• _Task instructions_: Return every line of the listing below word for word, but leave out the pictures.

• _Data lines_:
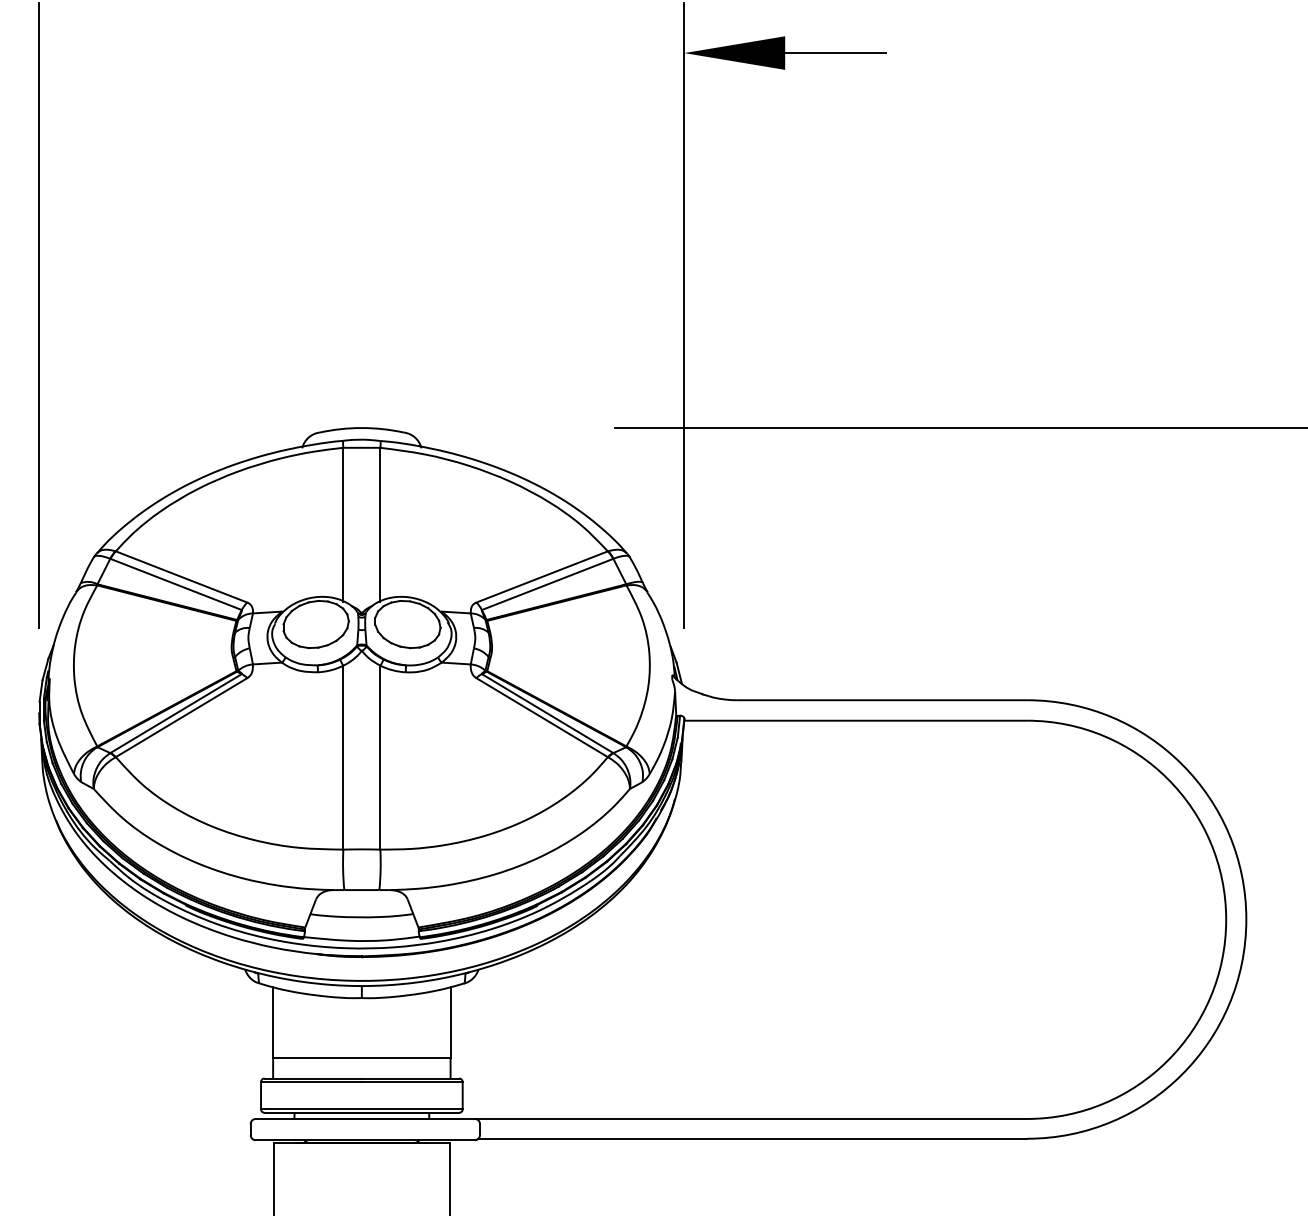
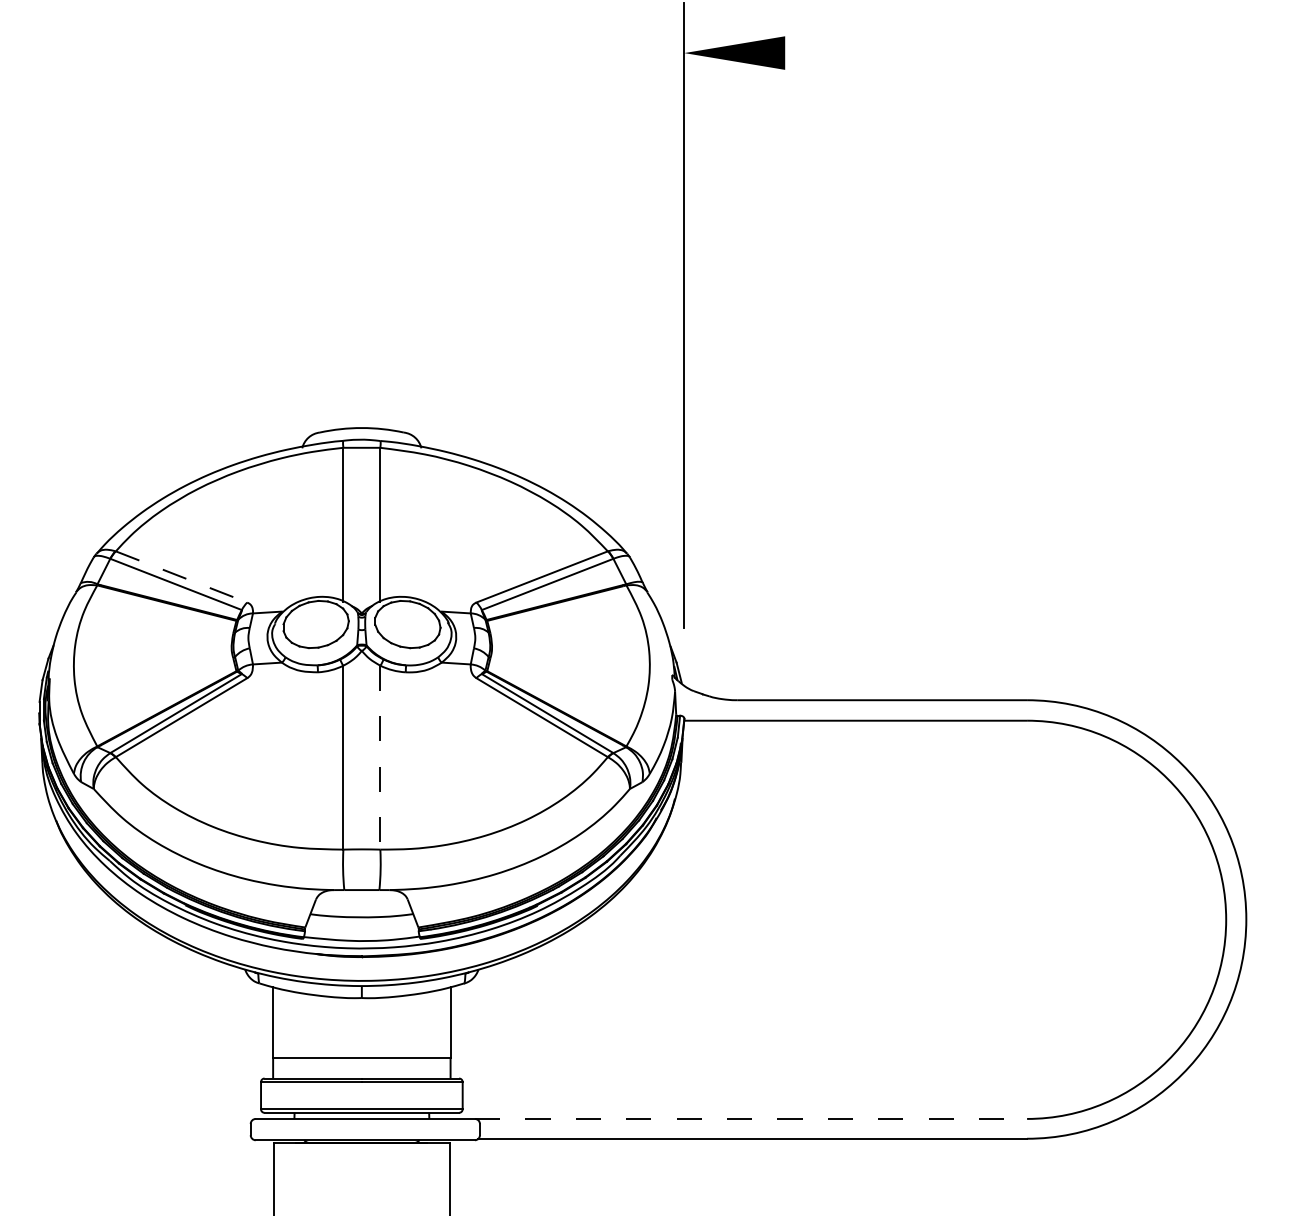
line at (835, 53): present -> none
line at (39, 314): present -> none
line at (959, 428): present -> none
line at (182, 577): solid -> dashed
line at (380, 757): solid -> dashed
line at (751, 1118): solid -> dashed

• _Response below_:
line at (835, 53): present -> none
line at (39, 314): present -> none
line at (959, 428): present -> none
line at (182, 577): solid -> dashed
line at (380, 757): solid -> dashed
line at (751, 1118): solid -> dashed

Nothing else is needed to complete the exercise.